Regardless of when you visit the Wheelwright Museum of the American Indian, there will be plenty of great artifacts to see. Navajo rugs both old and new often figure among the highlights, and depending on the exhibit, you might have the chance to learn more about Native American basket making or any other number of topics. Chances are good that the museum will have some of its amazing pottery on display, and your visit might coincide with an exhibit that showcases jewelry from the Pueblo and Navajo peoples. Complementing the main gallery exhibitions are smaller exhibition shows that highlight the works of current Native American artists. Special events, such as storytelling sessions, are also offered on a regular basis and only add to the appeal of a visit. The storytelling sessions, it should be noted, are very popular and are offered on Saturday and Sunday evenings between mid-July and mid-August. Admission to these shows is free.

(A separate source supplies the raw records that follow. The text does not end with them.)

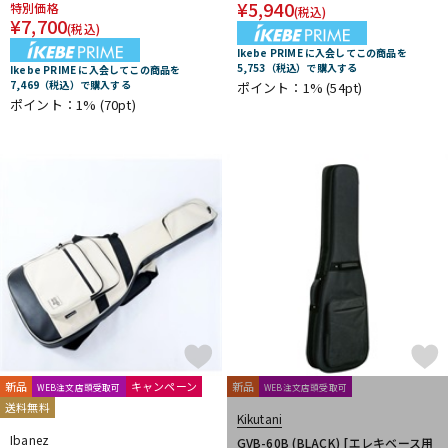
¥
5,940
特別価格
春日
杉原書店
青い鳥∞黄い蜂
日本娯楽
名城商会
(税込)
¥
7,700
(税込)
明和電機
Ikebe PRIME に入会してこの商品を
他2
5,753（税込）で購入する
Ikebe PRIME に入会してこの商品を
TONE GEAR
Peters
Alfred
M.Baron
7,469（税込）で購入する
ポイント：1%
(54pt)
ポイント：1%
(70pt)
m.guitar craft works
Henle
Boosey And Hawkes
Universal
Musica Rara
Salabert
Durand
Leduc
Dr.Case
Schott Music
Billaudot
Marc Reift
Max Eschig
Southern Music
Bote And Bock
Wizz Pickups
International Music
Edition Wilhelm Hansen
Asterope
Rubank
日本アコースティックレコーズ
Cable Cup
Richard Schauer
SUCK UK
ぼっち・ざ・ろっく！
Triplo Press
Musikverlag Hans Sikorski
大阪開成館
ドレミ楽譜出版社
De Haske
デプロMP
GRAYZONE
AURORA STRINGS
Chester Music
Lydke Musikverlag
Theodore Presser
Groove Garage
AQUBE MUSIC PRODUCTS
Ergo Straps
新品
キャンペーン
新品
WEB注文店頭受取可
WEB注文店頭受取可
送料無料
Kikutani
Ibanez
GVB-60B (BLACK) [エレキベース用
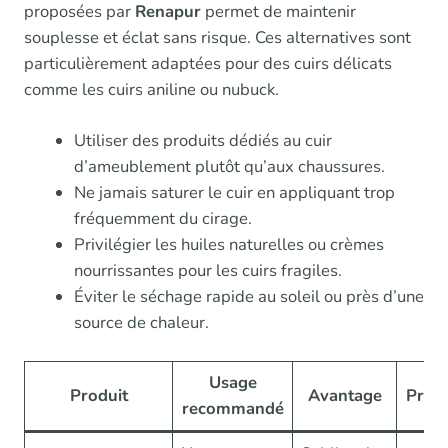
proposées par
Renapur
permet de maintenir
souplesse et éclat sans risque. Ces alternatives sont
particulièrement adaptées pour des cuirs délicats
comme les cuirs aniline ou nubuck.
Utiliser des produits dédiés au cuir
d’ameublement plutôt qu’aux chaussures.
Ne jamais saturer le cuir en appliquant trop
fréquemment du cirage.
Privilégier les huiles naturelles ou crèmes
nourrissantes pour les cuirs fragiles.
Éviter le séchage rapide au soleil ou près d’une
source de chaleur.
Usage
Produit
Avantage
Préca
recommandé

Admission to the Wheelwright Museum of the American Indian is free as well, so you don't have to pay to enjoy the artwork either. That being said, donations are welcome and it is customary to offer some kind of monetary support. The general operating hours of the Wheelwright Museum Santa Fe are 10 a.m. to 5 p.m. Monday through Saturday, and 1 p.m. to 5 p.m. on Sundays. Docent tours are offered throughout the year, so you might check the schedule for times when planning to add one to the mix. When you are finished with your docent-guided or self-guided tour at the Wheelwright Museum, you might visit the arts and crafts shop to see what's on offer. This shop specializes in Southwestern Indian art, and its design was inspired by the old trading posts from the region.
The Wheelwright Museum of the American Indian can be found on Santa Fe's renowned Museum Hill. Close by are other cultural institutions of high repute. These institutions include the Museum of Spanish Colonial Art and the Museum of International Folk Art, as well as several others. Suffice it to say that cultural enthusiasts can satisfy hours on end in this part of Santa Fe.